Ti faccio un esempio. Io ho la psoriasi, una malattia della pelle cronica. Effettivamente se non ne parli, ti viene da nasconderla ancora di più, hai paura che la gente pensi “ma che gli è successo a questo?”. Invece più la mostri, più chi ce l’ha ti vede che felicemente la mostri e magari felicemente la mostrerà a sua volta. Lo stesso vale anche per il male.
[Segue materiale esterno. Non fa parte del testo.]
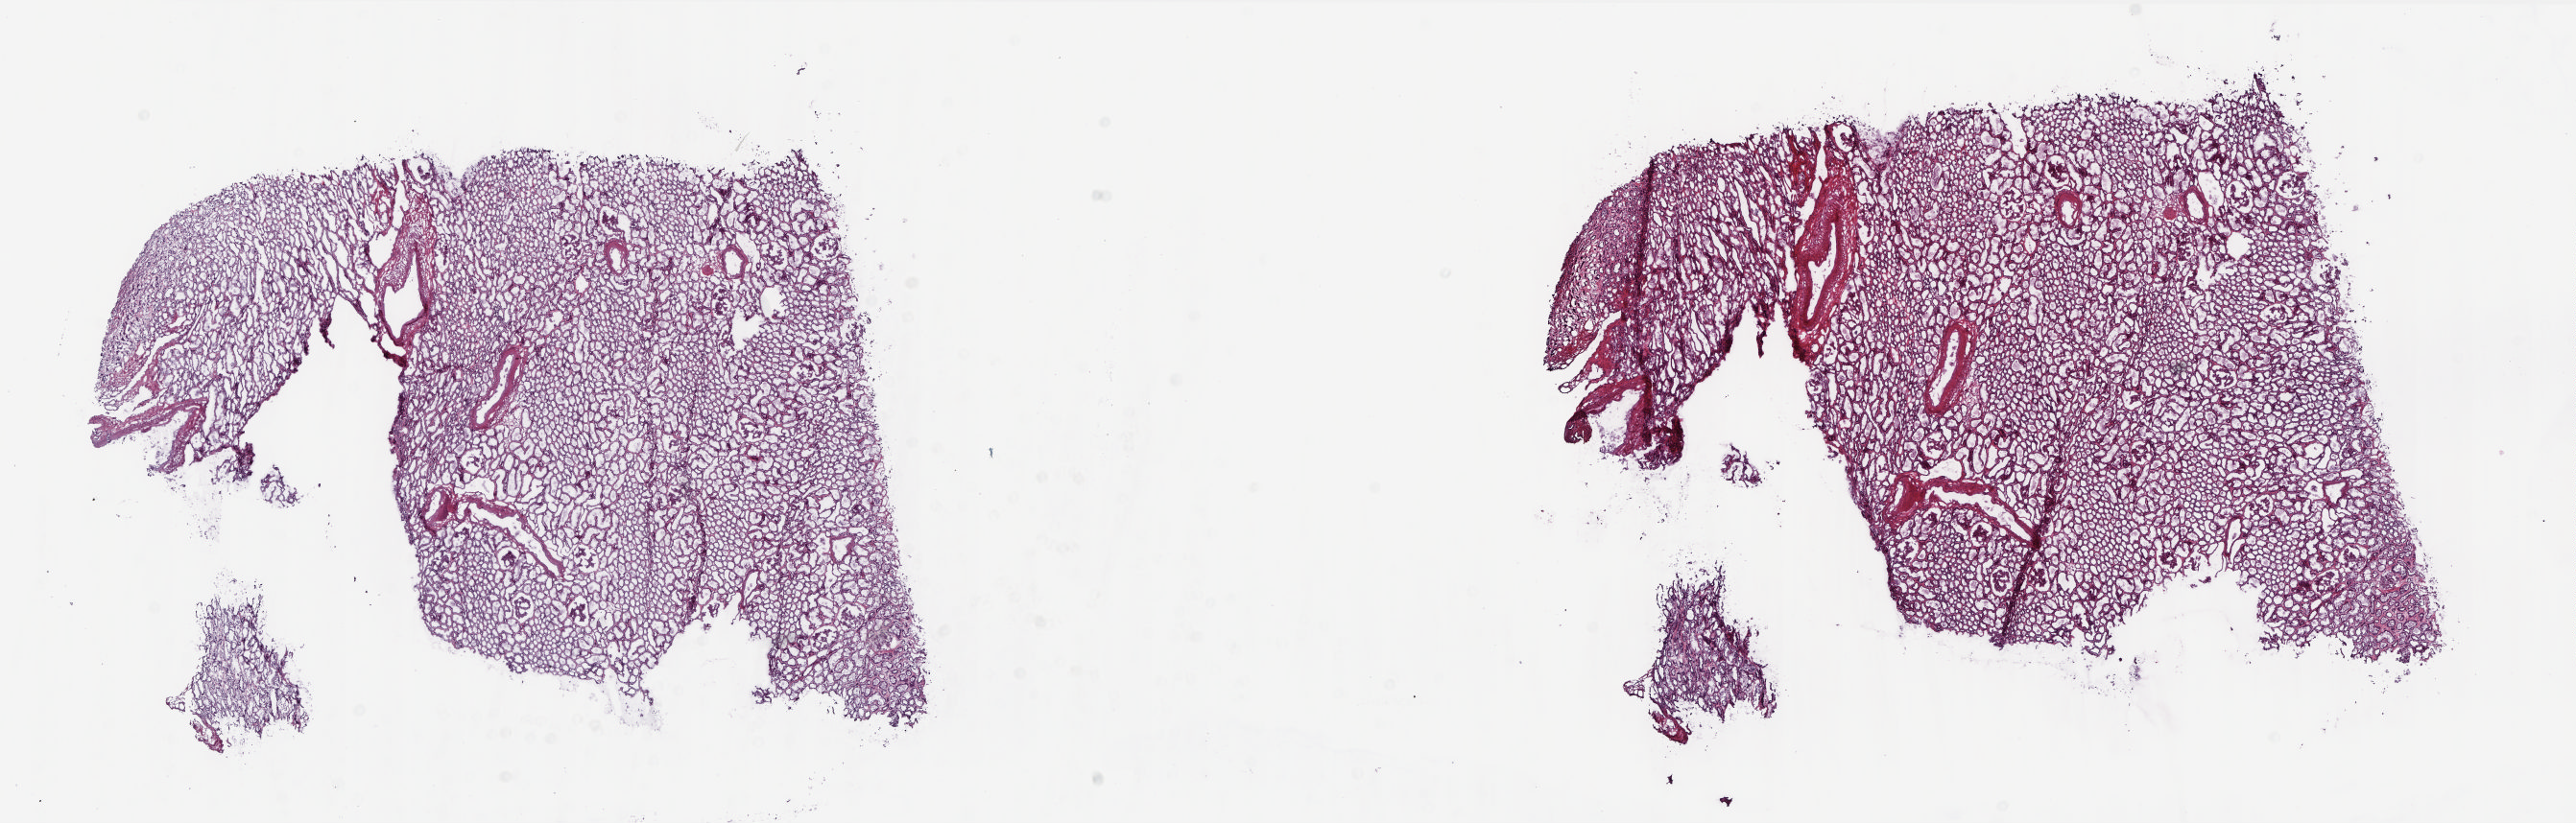
H&E whole-slide image, whole scanned area (about 21.6 x 6.9 mm) shown as a low-resolution overview, frozen section from the top of the tissue portion, sample: solid tissue normal (non-tumour tissue), kidney. Female, age 54 years at initial diagnosis. Slide review estimates, as recorded: tumour cells 0%, tumour nuclei 0%, normal cells 100%, stromal cells 0%, necrosis 0%. Inflammatory infiltration, as recorded: lymphocyte infiltration 1%, monocyte infiltration 0%, neutrophil infiltration 0%.
This section: solid tissue normal sample (biorepository sample class). Patient diagnosis: Papillary adenocarcinoma, NOS.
Se c’è un “mal di vivere” e lo tieni solo dentro e tutta la società attorno a te lo nasconde, è ovvio che ti senti solo; meno solo se qualcuno ne parla e sei circondato di persone che si sentono come te.
Scrivendo i brani, avete dovuto confrontarvi più con il vostro male personale o con quello che collettivo e sociale?
Appino:
Io credo che siano inscindibili l’uno dall’altro. Come sempre, negli Zen c’è tanto personale che poi va a essere collettivizzato. Collettivizziamo il male!
Ufo:
Mi rendo conto in questo lasso di tempo che le due cose si fondono. Penso che il lavoro che abbiamo sempre fatto è andato sempre a virare su questa doppia realtà della persona e quella di ciò che ha attorno e farci delle domande su questo. La risposta poi è da vedere.